Ich lasse mich ein wenig zurückfallen, um Anke, Annabell, Felix und Mattis auf dem Bergrücken fotografieren zu können.
Der Abstieg zieht sich ganz schön hin. Allerdings gibt es bald wieder Blaubeeren, was die Kinder bei der Stange hält. Sie fangen sogar an, eine kleine Trinkflasche voll Beeren zu pflücken.
Einmal müssen wir uns noch anstrengen, um den Gipfel des Valusnica zu erklimmen. Dieser ist zwar “nur” 1880 Meter hoch, allerdings weht hier ein starker Wind, der sich alle Mühe gibt, uns wieder hinunter zu wehen.
Wir steigen hinab und erreichen wieder die sattgrünen Kräuterwiesen.
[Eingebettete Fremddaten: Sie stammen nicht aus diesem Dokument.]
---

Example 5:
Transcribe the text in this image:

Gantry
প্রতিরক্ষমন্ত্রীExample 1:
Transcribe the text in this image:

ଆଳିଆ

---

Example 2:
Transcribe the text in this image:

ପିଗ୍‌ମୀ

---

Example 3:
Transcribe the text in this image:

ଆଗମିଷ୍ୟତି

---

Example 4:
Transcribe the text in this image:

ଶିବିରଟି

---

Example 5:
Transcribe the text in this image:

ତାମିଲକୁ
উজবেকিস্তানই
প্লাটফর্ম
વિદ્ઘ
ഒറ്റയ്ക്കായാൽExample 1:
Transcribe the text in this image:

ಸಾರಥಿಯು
Hier machen wir noch eine etwas längere Pause, bevor wir mit dem Abstieg zum Campingplatz beginnen.
Wir überqueren wieder die Wiese mit den Walderdbeeren. Hier ist es inzwischen recht heiß geworden, drum freuen wir uns, als wir wieder den Schatten der Buchen erreichen.
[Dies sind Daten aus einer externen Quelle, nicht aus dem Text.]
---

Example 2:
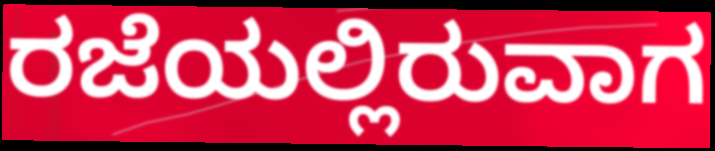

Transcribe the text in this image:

ರಜೆಯಲ್ಲಿರುವಾಗ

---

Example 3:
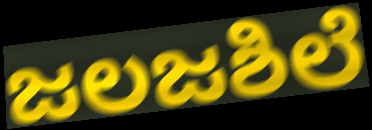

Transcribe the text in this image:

ಜಲಜಶಿಲೆ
Auf den letzten zwei Kilometern wird Mattis etwas quengelig. Annabell gelingt es, ihn wieder zu motivieren, indem sie für jeden Wegabschnitt einen Namen erfinden. Als wir vom “Geröllweg” in den “Campingweg” einbiegen, wissen wir, dass wir fast wieder am Auto zurück sind.
9 Stunden, nachdem wir gestartet sind, kommen wir wieder am Camper an. Am Ende des Tages sind wir mehr als 12 Kilometer gewandert. Der höchste Punkt der Route lag fast 1000 Höhenmeter über dem Startpunkt. Alle, auch Mattis, sind die gesamte Strecke gelaufen. Mattis hatte Annabell’s Schrittzähler um und am Abend 33883 Schritte gemacht.
Wir duschen im Camper, packen zusammen und fahren noch ein Stück. Unser nächstes Ziel liegt etwa 200 Kilometer entfernt, durch die Berge dauert die Strecke aber fast 5 Stunden. Einen Teil davon wollen wir heute noch schaffen, da wir gestern einen unserer Puffer-Tage aufgebraucht haben.
Auf der Strecke machen wir Stopp an einem Restaurant, wo es ein sehr leckeres, etwas fleischlastiges Abendessen gibt. Mattis hat bis hierher im Auto geschlafen, ist aber nach dem Essen für den Rest der Fahrt wieder putzmunter.
Die Strecke führt durch das bergige Hinterland Montenegros. Es wird bald dunkel und die kurvige Fahrt sehr anstrengend. Gegen 22 Uhr erreichen wir einen See, an dem es ein paar Stellplätze gibt, lassen das Auto fallen und gehen direkt ins Bett. Das Reiseblog für heute muss bis morgen warten.